There is certainly no shortage of opinions in town when it comes to the Forest Park Public Library. Some claim that funds are being mismanaged, with money being spent on everything but books and programming. Others accuse the library of treating its best employees as if they are disposable.

Library officials including Director Rodger Brayden and board President Debbie King dismiss these allegations, arguing that the library is doing its best with the limited resources it has.

Both sides have met with Mayor Anthony Calderone in recent weeks to discuss their concerns. That lead to Calderone calling a public meeting last Tuesday intended to help “reach a common ground.”

Calderone attempted to steer the discussion away from past mistakes and toward plans for the future, including a possible referendum, which would be the library’s first since 1993, when it moved into its current building.

“Their menial expenses have risen over a number of years to a point that they’re greater than their ability to make new money.

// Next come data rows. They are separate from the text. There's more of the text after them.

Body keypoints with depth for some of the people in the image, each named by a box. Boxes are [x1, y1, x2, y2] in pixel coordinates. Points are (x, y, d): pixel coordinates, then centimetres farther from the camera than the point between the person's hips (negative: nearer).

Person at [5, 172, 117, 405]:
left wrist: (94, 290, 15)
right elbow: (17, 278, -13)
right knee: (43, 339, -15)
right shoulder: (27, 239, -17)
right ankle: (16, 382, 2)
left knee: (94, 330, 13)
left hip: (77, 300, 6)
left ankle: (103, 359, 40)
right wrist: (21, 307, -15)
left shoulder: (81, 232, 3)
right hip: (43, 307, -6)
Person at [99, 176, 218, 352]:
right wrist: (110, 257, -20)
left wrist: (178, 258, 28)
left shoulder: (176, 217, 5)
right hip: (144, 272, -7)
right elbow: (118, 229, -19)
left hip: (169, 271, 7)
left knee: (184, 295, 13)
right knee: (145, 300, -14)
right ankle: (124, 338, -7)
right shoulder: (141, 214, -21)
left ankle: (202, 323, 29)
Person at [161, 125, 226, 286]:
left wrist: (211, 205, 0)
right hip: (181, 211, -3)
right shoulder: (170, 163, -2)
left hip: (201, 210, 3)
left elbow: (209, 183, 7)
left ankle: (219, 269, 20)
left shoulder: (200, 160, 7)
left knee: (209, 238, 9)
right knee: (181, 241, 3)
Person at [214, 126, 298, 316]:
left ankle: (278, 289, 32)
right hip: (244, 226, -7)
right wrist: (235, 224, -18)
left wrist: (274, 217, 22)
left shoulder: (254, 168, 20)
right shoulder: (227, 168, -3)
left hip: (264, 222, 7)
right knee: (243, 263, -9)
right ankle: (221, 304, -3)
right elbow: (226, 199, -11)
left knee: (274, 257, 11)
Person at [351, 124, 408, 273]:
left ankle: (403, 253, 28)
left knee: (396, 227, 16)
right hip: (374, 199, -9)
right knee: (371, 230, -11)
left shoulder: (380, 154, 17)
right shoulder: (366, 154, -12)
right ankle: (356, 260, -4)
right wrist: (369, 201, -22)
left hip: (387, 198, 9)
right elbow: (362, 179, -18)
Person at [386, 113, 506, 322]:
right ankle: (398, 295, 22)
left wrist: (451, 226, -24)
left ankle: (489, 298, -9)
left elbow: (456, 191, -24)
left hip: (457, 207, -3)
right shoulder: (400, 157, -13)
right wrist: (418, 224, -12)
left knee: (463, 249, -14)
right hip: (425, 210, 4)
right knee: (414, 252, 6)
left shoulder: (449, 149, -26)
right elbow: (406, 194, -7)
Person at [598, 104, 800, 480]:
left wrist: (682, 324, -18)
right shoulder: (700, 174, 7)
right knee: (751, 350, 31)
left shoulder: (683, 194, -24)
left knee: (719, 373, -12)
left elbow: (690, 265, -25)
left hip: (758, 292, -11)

At some point a referendum is probably going to be inevitable, but there is a significant amount of ill will feelings that we need to get beyond,” said Calderone.

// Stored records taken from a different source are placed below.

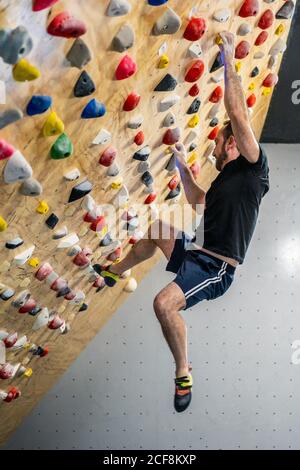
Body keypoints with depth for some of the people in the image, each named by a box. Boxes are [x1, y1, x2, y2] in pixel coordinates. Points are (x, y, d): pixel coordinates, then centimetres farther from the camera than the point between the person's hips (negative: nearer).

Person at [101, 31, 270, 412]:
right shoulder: (225, 181, 18)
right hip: (197, 253, 10)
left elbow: (238, 115, -17)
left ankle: (183, 374, -4)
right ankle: (114, 272, 39)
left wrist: (228, 61, -9)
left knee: (164, 303, -30)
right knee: (159, 228, 20)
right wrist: (182, 165, 34)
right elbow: (197, 200, 34)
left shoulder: (252, 169, -7)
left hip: (215, 267, -9)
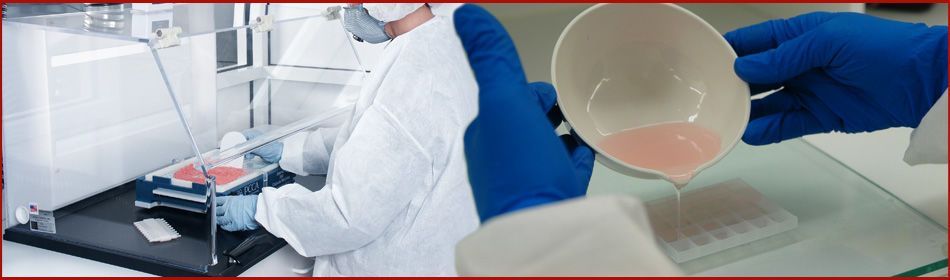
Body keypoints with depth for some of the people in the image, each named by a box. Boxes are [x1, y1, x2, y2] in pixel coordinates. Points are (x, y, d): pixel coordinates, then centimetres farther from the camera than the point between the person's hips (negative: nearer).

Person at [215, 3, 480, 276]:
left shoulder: (416, 77, -27)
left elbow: (353, 213, -25)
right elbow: (369, 141, 17)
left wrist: (259, 209, -12)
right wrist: (285, 149, 18)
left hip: (400, 267, -8)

These feelings were on full display at the meetings, as critics, including several members of the Friends of the Library, were unprepared to put the past behind them. “We judge the future by the past. This meeting is like trying to close the barn door after all the good horses got away,” said Friends member and Review columnist Jackie Schulz.

“The library never got enough money but always managed,” she continued. “If things were gone over with a fine-toothed comb, things could have been different.”

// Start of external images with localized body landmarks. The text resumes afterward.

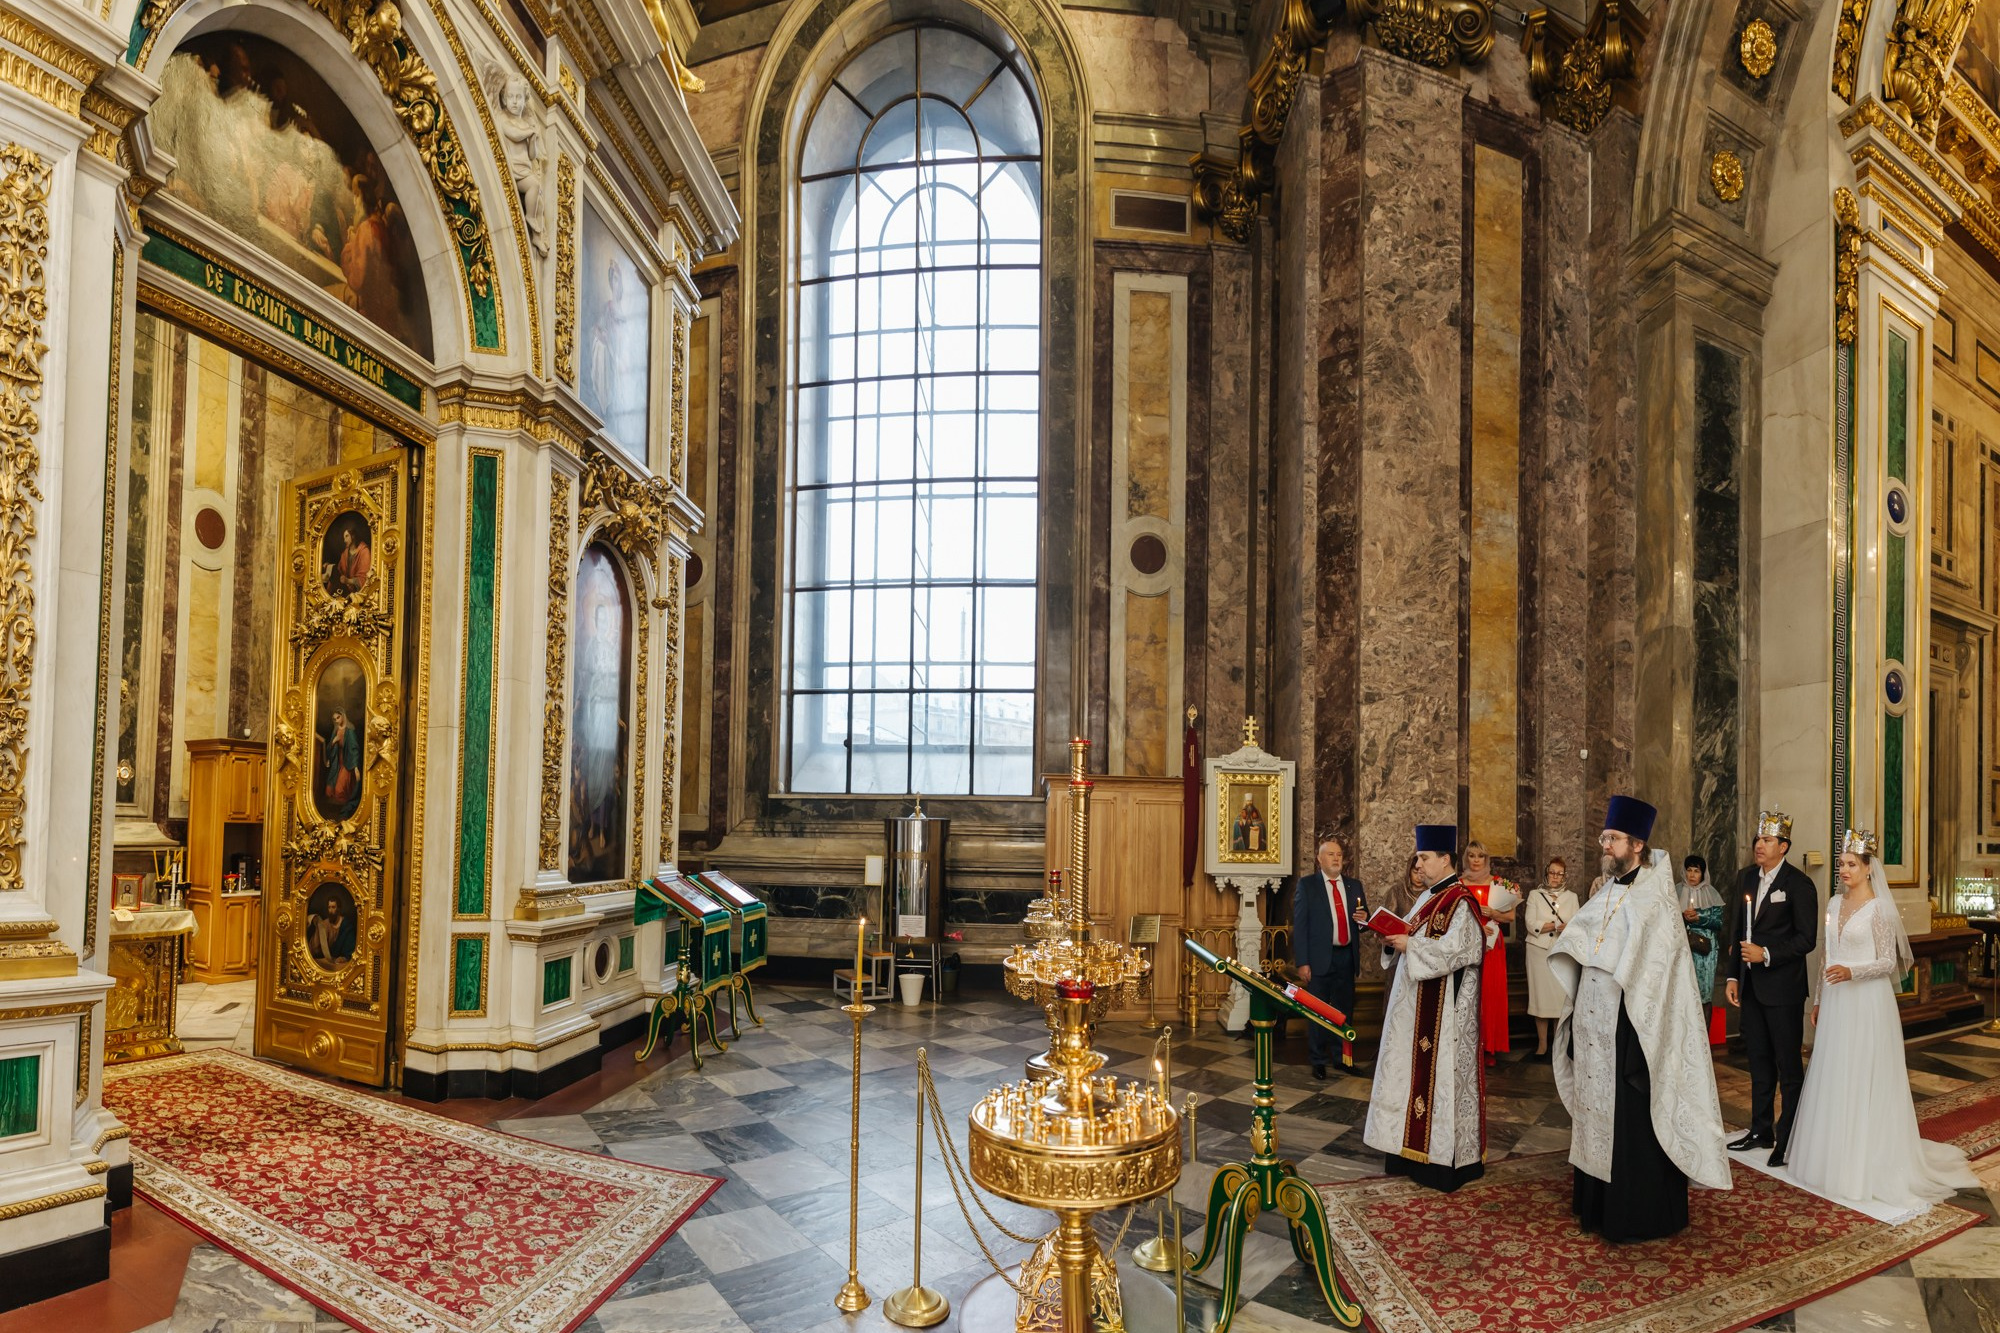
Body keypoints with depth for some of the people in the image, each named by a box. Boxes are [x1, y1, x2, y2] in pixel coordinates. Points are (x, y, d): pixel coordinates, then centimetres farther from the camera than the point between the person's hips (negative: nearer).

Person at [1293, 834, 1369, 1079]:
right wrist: (1302, 963, -12)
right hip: (1320, 957, -4)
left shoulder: (1354, 885, 9)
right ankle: (1319, 1060, 17)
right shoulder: (1306, 885, -4)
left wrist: (1363, 918, -9)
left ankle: (1343, 1056, 27)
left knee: (1345, 1010, 13)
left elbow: (1363, 920, 17)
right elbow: (1299, 926, -7)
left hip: (1347, 957, 4)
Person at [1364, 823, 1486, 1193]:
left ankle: (1444, 1158, 6)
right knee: (1414, 1069, 12)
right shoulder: (1428, 898, 14)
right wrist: (1393, 938, 1)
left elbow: (1452, 949, -24)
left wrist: (1408, 945, -20)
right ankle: (1412, 1148, 20)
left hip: (1443, 1008, -9)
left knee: (1439, 1073, -3)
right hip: (1414, 1004, 9)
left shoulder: (1461, 902, -15)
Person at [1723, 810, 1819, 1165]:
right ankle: (1761, 1131, 25)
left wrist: (1766, 954, -20)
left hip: (1783, 988, -6)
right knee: (1759, 1062, 15)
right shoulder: (1746, 878, 9)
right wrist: (1733, 976, 11)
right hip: (1750, 986, 7)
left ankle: (1788, 1139, 13)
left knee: (1789, 1066, 4)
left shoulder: (1799, 884, -10)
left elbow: (1806, 939, -13)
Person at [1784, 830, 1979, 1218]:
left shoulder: (1879, 908, -10)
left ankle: (1869, 1163, 10)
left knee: (1865, 1081, 0)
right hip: (1836, 1002, 7)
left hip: (1866, 1003, -6)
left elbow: (1888, 962, -11)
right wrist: (1819, 1000, 15)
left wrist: (1852, 972, -28)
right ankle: (1835, 1157, 21)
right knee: (1833, 1079, 11)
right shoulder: (1835, 903, 9)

Schulz and others pointed to the firing of popular reference librarian Cynthia Maroon as the last straw, arguing that instead of letting employees go, the library could have reduced its expenses in other ways, such as holding back on replacing its carpets, which she said cost $80,000.

King explained that the new carpet came from the library’s capital improvements budget and that those funds could not have been used for wages. The library, she said, had to either cut back its staff or reduce its hours.

Scraping to get by

According to King, the library receives about 90 percent of its revenues from property tax dollars, with the remainder coming from late fees and fines. One suggestion on Tuesday was to increase those fines, but Calderone said he suspected that this would prove insufficient.

He said that he suspects much of the library’s financial trouble is a result of state property tax caps set at either the Consumer Price Index (CPI) or a maximum of 5 percent.

Calderone said he plans to hold another meeting to publicly review the library’s spending records, which he and King hope will put to rest the idea that money is being mismanaged.

King said that she and the board have met and will continue meeting with representatives from the Metropolitan Library Association to discuss the process of marketing a referendum to voters. She said a committee consisting of both board members and concerned citizens would be formed to determine exactly where the library needs help.

Areas needing the most attention, she said, were increasing staffing and salaries, increasing circulation, and purchasing more public computers.

Several attendees supported the referendum idea, including Ken Snyder, who joined the Friends of the Library the night of the meeting. “The problem of (excessive) workload goes back to staffing, staffing goes back to financing, and financing goes back to a referendum,” he said.

Skeptics, however, say they would not support a referendum as long as library board members are appointed by the Mayor, who they allege gives the jobs to the most connected candidates rather than the most qualified.

One former library employee, Barbara Plona, suggested that the solution is to abolish Forest Park’s commission form of government altogether so that future board members would be elected.

Calderone brushed off this suggestion as impractical. “OK, we’ll do that next week,” he jokingly replied.

“It may be a good sound-bite at the heat of the moment but certainly you could end up with deceiving elected board members just as easily as appointed board members,” he said.